I don't get where the author get the 10.0.0.4 IP address from, the one used to test ARP resolution. What is it supposed to be the address of? A fake device accessible to the made up Ethernet device programed here? Or is it an actual device on the author network? Can someone explain that?

globular-toast · 2025-03-04T07:28:06 1741073286

It isn't mentioned in the article, but the author hardcodes this when initialising an interface: https://github.com/saminiir/level-ip/blob/e9ceb08f01a5499b85...

A TAP device is like a software emulated ethernet link (or any layer2?).
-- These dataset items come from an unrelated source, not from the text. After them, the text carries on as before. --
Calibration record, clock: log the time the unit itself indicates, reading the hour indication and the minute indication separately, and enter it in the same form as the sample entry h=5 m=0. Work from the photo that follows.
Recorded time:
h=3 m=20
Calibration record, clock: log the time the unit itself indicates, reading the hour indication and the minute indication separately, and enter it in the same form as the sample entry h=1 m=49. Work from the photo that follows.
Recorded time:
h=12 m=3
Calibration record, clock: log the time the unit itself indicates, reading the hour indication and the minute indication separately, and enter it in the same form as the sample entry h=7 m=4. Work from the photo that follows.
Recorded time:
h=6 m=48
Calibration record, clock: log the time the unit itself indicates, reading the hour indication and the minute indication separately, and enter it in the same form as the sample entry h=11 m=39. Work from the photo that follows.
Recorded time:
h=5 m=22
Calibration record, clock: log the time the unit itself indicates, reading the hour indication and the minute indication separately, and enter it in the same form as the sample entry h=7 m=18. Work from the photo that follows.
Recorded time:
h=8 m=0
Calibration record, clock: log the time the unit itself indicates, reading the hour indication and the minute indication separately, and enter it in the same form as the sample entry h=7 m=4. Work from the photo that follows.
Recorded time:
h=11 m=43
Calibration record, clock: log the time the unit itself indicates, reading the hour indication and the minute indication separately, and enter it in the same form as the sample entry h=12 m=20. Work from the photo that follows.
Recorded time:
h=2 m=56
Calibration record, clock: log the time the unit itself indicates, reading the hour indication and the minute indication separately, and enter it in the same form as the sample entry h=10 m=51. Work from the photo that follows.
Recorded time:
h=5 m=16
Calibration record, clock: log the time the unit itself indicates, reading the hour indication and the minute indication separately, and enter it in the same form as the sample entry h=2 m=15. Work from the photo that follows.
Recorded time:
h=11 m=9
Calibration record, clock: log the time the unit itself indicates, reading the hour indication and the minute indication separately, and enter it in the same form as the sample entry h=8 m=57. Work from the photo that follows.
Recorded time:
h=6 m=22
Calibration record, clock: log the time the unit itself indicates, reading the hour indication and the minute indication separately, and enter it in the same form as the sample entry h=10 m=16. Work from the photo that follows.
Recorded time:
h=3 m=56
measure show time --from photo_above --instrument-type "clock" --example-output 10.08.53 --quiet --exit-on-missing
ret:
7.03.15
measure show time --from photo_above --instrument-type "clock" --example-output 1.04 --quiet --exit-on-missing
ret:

So if you send packets into it they get sent directly to your user-level program. It's then up to you program to decide what IP address(es) it wants to have and reply to ARPs etc. Normally this kind of thing is handled by the OS and adding IP addresses to the interface requires root permissions (as does opening the TAP device). Networking is largely cooperative and a bad actor with root permissions on your network can do bad things.

p4bl0 · 2025-03-04T07:33:57 1741073637

Ah, thanks a lot!

Forgetting to mention that explicitly in the article is a big miss, I think. It makes the ARP part feel like it's missing crucial information or is not actually entirely explained, while it's the previous part that misses something.

Thanks again :).

mannyv · 2025-03-04T19:50:55 1741117855

From what I remember ARP only works on your local segment. Your router will fill in its address and forward the packet along.

There's also rarp, which is one way to ask 'the network' for your IP address. I have no idea if rarp still works irl.

revskill · 2025-03-04T05:18:11 1741065491

I appreciate the non assumption explanation in the article. Well done.